Source text: Begin
Evidence in relation to law includes all the legal means exclusive of mere argument which tend to prove or disprove any fact the truth of which is submitted to judicial investigation. This term and the word proof are often used as synonyms, but the latter is applied by accurate logicians, rather to the effect of evidence, than to evidence itself (Taylor 11th Ed., p. 1). The definitions of the words 'proved' 'disproved' and 'not proved', embodiment of sound rule of common sense, would be described the degree of certainty to be arrived at before the fact can be said to be proved, disproved and not proved by evidence. In short, proof is the effect of evidence. It is this background which assumes significance as to why the draftsman of the Evidence Act deliberately abstained from using the term 'proof' in any of its variations in the language of Section 163 of the Evidence Act.
A few decided cases may now be noticed.
In Rajagopala Ayyangar v. Ramanuja Ayyangar 72 Ind Cas 459 : (AIR 1923 Mad 607), a Division Bench of Madras High Court observed :
"Section 163 of the Evidence Act does hot render proof of the documents to be exhibited unnecessary or alter the normal incidents of that burden.....it includes nothing relating to the burden of proof or the necessity for the proof prescribed in the other Sections of the Act."
In Ramadhin v. Ram Dayal 57 Ind Cas 973 : (AIR 1919 Oudh 8), it was held :--
"Where documentary evidence is admitted under the special provisions of Section 163 of the Evidence Act, such evidence is merely evidence in the case for what it may be worth, and is not conclusive against the party who has inspected the documents."
IN THE HIGH COURT OF MADHYA PRADESH (GWALIOR BENCH)
C.R. No. 86 of 1989
Decided On: 26.09.1989
Phoolchand Garg Vs. Gopaldas Agarwal and Ors.
Hon'ble Judges/Coram:
R.C. Lahoti, J.
Citations: AIR 1990 MP 135
The defendants are legal heirs of late Brijbhushandas Agrawal, who expired on 26-4-73. On 18-1-82, the plaintiff filed the suit for specific performance of a contract of sale alleging that late Brijbhushandas Agrawal entered into contract for selling the suit house for a consideration of Rs. 30,000/-in favour of the plaintiff and having secured an amount of Rs. 5,000/- by way of advance, executed an entry to that effect in the account hooks to the plaintiff and signed the same on affixing a revenue stamp on 11-11-72. Admittedly, plaintiff has been holding a shop (part of the suit house) on tenancy from late Brijbhushandas. In the written statements, filed separately by different sets of defendants, the plaint allegations have been denied and the entry dated 11-11-72 in the account books has been alleged to be false and fabricated one.
During the course of the trial some of the defendants served a notice under Order 11, Rule 15/16 of the C.P.C. for inspection of the account-books containing the disputed entry. The account book was produced by the plaintiff and inspected by the defendants desirous of inspection. During the statement of the plaintiff, the entry in the account books was exhibited. When the defendants wanted to cross-examine the plaintiff on the entry in the account books, the cross-examination was objected to by the plaintiff by placing reliance on Section 163 of the Evidence Act. It was argued that the defendant having given the plaintiff a notice to produce documents and the plaintiff having produced them, the defendant having inspected the same, the document ought to be treated as evidence of the defendant taking away his right of cross-examination. In fact, during the course of hearing, it was submitted on behalf of the petitioner placing implicit reliance on Kisan Ghule v. Puransa, MANU/NA/0072/1927 : AIR 1928 Nag 119, that the entry in the account book needed no further proof and it becomes evidence in toto.
Source text: End
Data provided: Begin
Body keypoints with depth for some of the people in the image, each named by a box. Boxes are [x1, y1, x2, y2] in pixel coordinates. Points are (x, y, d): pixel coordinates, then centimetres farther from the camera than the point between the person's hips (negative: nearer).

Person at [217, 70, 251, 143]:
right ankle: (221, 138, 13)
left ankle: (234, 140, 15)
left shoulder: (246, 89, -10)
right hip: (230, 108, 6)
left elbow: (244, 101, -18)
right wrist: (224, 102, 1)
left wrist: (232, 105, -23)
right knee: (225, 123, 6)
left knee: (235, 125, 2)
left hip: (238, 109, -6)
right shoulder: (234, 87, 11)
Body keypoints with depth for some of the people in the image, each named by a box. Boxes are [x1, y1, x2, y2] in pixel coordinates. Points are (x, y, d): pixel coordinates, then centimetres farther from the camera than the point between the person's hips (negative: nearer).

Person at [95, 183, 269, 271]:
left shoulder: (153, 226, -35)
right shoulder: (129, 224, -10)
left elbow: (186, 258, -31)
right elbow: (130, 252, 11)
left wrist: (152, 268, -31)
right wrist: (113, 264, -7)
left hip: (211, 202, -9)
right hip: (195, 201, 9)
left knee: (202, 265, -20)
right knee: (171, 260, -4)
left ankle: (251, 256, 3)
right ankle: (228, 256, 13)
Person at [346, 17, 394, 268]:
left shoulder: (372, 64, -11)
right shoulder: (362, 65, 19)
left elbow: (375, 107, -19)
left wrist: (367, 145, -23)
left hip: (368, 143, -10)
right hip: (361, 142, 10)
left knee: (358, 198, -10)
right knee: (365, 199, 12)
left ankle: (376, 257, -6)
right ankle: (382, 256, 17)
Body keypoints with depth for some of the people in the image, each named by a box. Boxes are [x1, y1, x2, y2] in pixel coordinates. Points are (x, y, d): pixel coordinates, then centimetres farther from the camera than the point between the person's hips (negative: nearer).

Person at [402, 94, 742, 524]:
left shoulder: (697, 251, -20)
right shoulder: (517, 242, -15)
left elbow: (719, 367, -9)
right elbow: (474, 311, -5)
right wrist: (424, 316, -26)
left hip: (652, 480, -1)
Data provided: End
Exercises:
#1 List every AIR citation that appears in the legal excerpt on Section 163 of the Evidence Act.
#2 Render the records as a Markdown table with columns Row and Line, starting with the line that contains "right hip: (230, 108, 6)" and going on through the line that contains "left hip: (368, 143, -10)". Number each row and leave out blank lines.

Results:
#1
- AIR 1923 Mad 607
- AIR 1919 Oudh 8
- AIR 1990 MP 135
- AIR 1928 Nag 119

#2
| Row | Line |
|---|---|
| 1 | right hip: (230, 108, 6) |
| 2 | left elbow: (244, 101, -18) |
| 3 | right wrist: (224, 102, 1) |
| 4 | left wrist: (232, 105, -23) |
| 5 | right knee: (225, 123, 6) |
| 6 | left knee: (235, 125, 2) |
| 7 | left hip: (238, 109, -6) |
| 8 | right shoulder: (234, 87, 11) |
| 9 | Body keypoints with depth for some of the people in the image, each named by a box. Boxes are [x1, y1, x2, y2] in pixel coordinates. Points are (x, y, d): pixel coordinates, then centimetres farther from the camera than the point between the person's hips (negative: nearer). |
| 10 | Person at [95, 183, 269, 271]: |
| 11 | left shoulder: (153, 226, -35) |
| 12 | right shoulder: (129, 224, -10) |
| 13 | left elbow: (186, 258, -31) |
| 14 | right elbow: (130, 252, 11) |
| 15 | left wrist: (152, 268, -31) |
| 16 | right wrist: (113, 264, -7) |
| 17 | left hip: (211, 202, -9) |
| 18 | right hip: (195, 201, 9) |
| 19 | left knee: (202, 265, -20) |
| 20 | right knee: (171, 260, -4) |
| 21 | left ankle: (251, 256, 3) |
| 22 | right ankle: (228, 256, 13) |
| 23 | Person at [346, 17, 394, 268]: |
| 24 | left shoulder: (372, 64, -11) |
| 25 | right shoulder: (362, 65, 19) |
| 26 | left elbow: (375, 107, -19) |
| 27 | left wrist: (367, 145, -23) |
| 28 | left hip: (368, 143, -10) |